204 - Pérolas e diamantes: semear ventos
Numa tarde deste tempo pesado que nos toca viver, neste tempo de vacas magras e empréstimos camarários gordos, li no Público uma entrevista a Mario Vargas Llosa. Dela retive duas ou três coisas que passo, com vossa licença, a partilhar.
O maior inimigo da democracia encontra-se no seu próprio seio. É ele o desaparecimento da cultura enquanto questionamento constante da realidade.
Ou seja, em Estados pretensamente democráticos como o nosso, a própria cultura tornou-se uma derrota em si mesma.
As estruturas políticas estão muito distanciadas da realidade. “A corrupção, por outro lado, contribuiu muitíssimo para o desprestígio da política.”
Adriano Moreira, fundador e líder histórico do CDS, em entrevista ao Jornal I pôs o dedo na ferida: “A resposta que se é contra o Estado social porque não há dinheiro implica a pergunta se também não há princípios.”
Quanto mais não seja, numa coisa o acompanho: Este neoliberalismo repressivo, que teima em multiplicar as sanções, aumentando os impostos e restringindo a maioria dos nossos direitos, é antidemocrático.
Como ele sou “contra este neoliberalismo repressivo”.
De facto, o êxito passou a ser o prémio destes novos caçadores de recompensas. A fé inabalável nos mercados veio substituir a “velha” crença nos valores.
Os aprendizes de feiticeiro incorporaram a filosofia de que a iniciativa privada em total liberdade é a responsável pelo progresso e pela abundância. Ora isso é rotundamente falso. E a prova aí está à vista de todos. Portugal definha. O sacrifício neoliberal pode levar-nos à desagregação social e à violência política.

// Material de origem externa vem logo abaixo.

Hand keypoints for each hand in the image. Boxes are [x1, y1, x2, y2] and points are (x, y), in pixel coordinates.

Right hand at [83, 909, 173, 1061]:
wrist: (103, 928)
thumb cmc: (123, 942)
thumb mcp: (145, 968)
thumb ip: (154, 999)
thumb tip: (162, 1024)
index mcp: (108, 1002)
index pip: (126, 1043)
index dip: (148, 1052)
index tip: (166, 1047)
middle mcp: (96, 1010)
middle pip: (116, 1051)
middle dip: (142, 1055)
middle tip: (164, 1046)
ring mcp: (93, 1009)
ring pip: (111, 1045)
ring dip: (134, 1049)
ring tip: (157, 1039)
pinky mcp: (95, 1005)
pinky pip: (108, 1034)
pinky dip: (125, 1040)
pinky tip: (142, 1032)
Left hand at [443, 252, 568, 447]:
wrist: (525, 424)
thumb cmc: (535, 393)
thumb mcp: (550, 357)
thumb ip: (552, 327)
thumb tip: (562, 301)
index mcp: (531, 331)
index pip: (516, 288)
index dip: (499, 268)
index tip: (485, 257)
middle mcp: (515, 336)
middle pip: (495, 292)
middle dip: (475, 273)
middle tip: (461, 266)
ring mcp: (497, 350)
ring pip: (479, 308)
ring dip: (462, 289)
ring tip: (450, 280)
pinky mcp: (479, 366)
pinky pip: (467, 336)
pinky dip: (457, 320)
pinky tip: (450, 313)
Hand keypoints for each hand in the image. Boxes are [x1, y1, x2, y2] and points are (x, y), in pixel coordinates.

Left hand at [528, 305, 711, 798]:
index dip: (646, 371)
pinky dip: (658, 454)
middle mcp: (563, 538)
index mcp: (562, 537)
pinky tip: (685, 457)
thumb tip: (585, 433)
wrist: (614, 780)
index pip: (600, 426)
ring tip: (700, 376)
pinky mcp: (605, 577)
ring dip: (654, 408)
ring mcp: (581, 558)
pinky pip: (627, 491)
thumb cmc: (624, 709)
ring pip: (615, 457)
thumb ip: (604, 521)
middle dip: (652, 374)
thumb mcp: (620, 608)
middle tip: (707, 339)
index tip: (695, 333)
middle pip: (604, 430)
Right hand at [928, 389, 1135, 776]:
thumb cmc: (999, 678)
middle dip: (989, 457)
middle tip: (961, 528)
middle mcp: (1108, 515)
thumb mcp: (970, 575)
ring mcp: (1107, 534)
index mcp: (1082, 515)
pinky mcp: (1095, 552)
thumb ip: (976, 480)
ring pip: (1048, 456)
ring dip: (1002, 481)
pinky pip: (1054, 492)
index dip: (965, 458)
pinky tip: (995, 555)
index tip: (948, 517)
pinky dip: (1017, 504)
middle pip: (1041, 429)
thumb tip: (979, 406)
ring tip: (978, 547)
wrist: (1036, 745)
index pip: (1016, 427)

O distinto professor lembra aos mais distraídos que as pequenas pátrias estão a querer mostrar-se. E isso afeta a unidade dos Estados.
Também o nosso, infelizmente, dá indícios de desintegração. O abandono do Interior é um sinal disso mesmo. Não sei durante quanto tempo mais, as populações que teimam em habitar este vasto território português vão aguentar ordeiramente que lhes roubem os principais serviços, condenando-as a uma vida de subserviência e de subdesenvolvimento.
O governo do PSD/CDS desculpa-se com o Tribunal Constitucional. Mas a resposta de Adriano Moreira é concludente: “Se alguma coisa contraria o governo, é a Constituição, não o Tribunal que a defende.”
A finalizar a entrevista coloca o dedo na nossa ferida mais evidente, o «Sistema»: “Um dos piores vícios é a promiscuidade entre o poder político e o poder económico.”
É caso para dizer que o nosso primeiro-ministro e o nosso, salvo seja, presidente da Câmara, ao mesmo tempo que são frusta-talentos, agudizam a memória do nosso passado pobre, fazem-nos estar fartos do nosso paupérrimo presente e encaminham-nos para a eterna desconfiança de um futuro isento de promessas dignas.
Toda esta crise me leva a estar cada vez mais de de acordo com António Costa: “O fim da austeridade não é uma promessa: é uma necessidade.”
PS – Para que os vereadores do PS da CMC também se ponham de acordo quanto à sua verdadeira posição relativamente ao pedido de auditoria externa às contas da Câmara de Chaves – até porque não é bonito atirar a pedra ao (ex-) vereador do MAI e esconder a mão relativamente à posição de um seu vereador que, num primeiro escrutínio votou favoravelmente a realização de uma auditoria externa às contas da autarquia flaviense, para depois, numa segunda fase, dar o dito por não dito, e votar em sentido inverso –, vimos por este meio solicitar mais uma vez ao senhor presidente António Cabeleira, e aos seus distintos vereadores, João Neves incluído por inteiro, que tenham a coragem de assumir a necessidade de uma auditoria externa às contas da autarquia. Pois quem não deve não teme e à mulher de César não lhe basta ser séria, tem de parecê-lo. Até porque estamos todos com necessidade de dormir um pouco mais descansados.